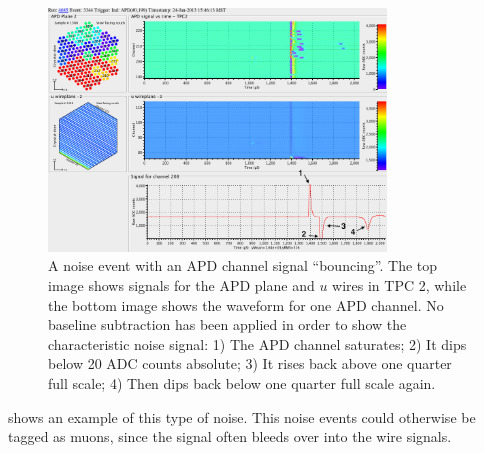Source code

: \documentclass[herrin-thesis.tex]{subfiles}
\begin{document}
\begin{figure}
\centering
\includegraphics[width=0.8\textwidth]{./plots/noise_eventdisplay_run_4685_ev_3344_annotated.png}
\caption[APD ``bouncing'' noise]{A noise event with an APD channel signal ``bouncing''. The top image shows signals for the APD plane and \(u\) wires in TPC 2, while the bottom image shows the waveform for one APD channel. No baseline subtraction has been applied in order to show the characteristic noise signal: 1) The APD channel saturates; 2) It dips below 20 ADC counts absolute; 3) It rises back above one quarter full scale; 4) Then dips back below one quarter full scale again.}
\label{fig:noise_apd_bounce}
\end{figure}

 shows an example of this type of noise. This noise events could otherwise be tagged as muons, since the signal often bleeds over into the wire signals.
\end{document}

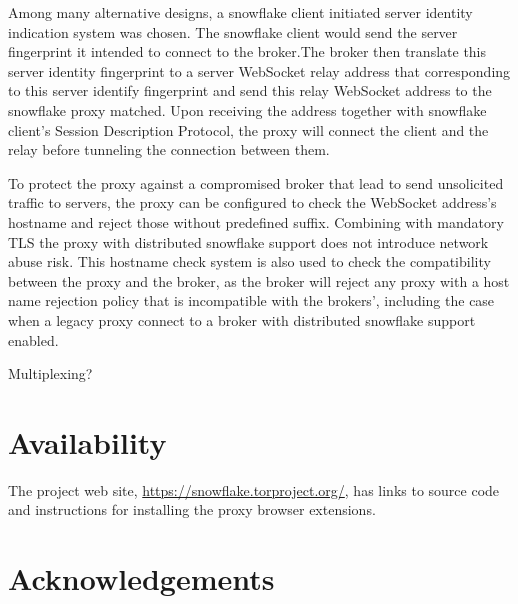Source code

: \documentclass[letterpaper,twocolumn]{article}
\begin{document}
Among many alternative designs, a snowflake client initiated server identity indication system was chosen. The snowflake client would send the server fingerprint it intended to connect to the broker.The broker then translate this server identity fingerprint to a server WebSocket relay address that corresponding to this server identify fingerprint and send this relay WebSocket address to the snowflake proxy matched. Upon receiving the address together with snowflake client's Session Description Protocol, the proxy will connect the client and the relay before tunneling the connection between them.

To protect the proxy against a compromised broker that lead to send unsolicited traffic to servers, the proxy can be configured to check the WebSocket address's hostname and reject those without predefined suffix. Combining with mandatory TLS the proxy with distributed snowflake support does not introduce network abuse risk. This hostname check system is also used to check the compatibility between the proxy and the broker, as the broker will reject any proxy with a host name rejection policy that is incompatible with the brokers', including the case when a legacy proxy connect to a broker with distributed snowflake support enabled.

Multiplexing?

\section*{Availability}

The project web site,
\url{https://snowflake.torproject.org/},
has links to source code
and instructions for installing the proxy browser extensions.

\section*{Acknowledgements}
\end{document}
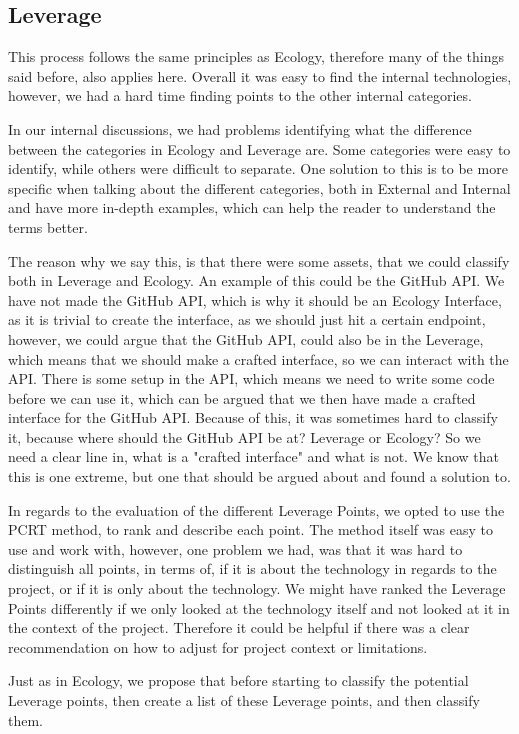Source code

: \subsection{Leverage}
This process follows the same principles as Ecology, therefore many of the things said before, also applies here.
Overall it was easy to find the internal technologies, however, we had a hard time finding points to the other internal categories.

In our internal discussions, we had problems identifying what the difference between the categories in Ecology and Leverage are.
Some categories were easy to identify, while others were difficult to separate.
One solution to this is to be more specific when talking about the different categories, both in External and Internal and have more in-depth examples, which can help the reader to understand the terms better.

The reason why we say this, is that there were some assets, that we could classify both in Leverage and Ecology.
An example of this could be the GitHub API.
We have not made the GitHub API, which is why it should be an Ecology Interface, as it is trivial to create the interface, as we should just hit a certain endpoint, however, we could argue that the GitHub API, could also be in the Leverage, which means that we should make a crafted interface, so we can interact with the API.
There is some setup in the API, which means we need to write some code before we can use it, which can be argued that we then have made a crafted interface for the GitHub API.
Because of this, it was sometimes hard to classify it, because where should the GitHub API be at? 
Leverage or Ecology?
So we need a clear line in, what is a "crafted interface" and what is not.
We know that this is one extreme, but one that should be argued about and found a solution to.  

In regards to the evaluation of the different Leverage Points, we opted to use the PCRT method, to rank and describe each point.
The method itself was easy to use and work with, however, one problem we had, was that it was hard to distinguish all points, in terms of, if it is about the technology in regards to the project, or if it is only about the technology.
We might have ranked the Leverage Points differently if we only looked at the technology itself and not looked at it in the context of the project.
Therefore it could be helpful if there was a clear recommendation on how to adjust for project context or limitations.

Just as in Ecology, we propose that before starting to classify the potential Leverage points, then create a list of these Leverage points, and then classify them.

____________________

> Work task
A single figure is required: the number of lines in the data where the word "should" occurs.

> Written answer
3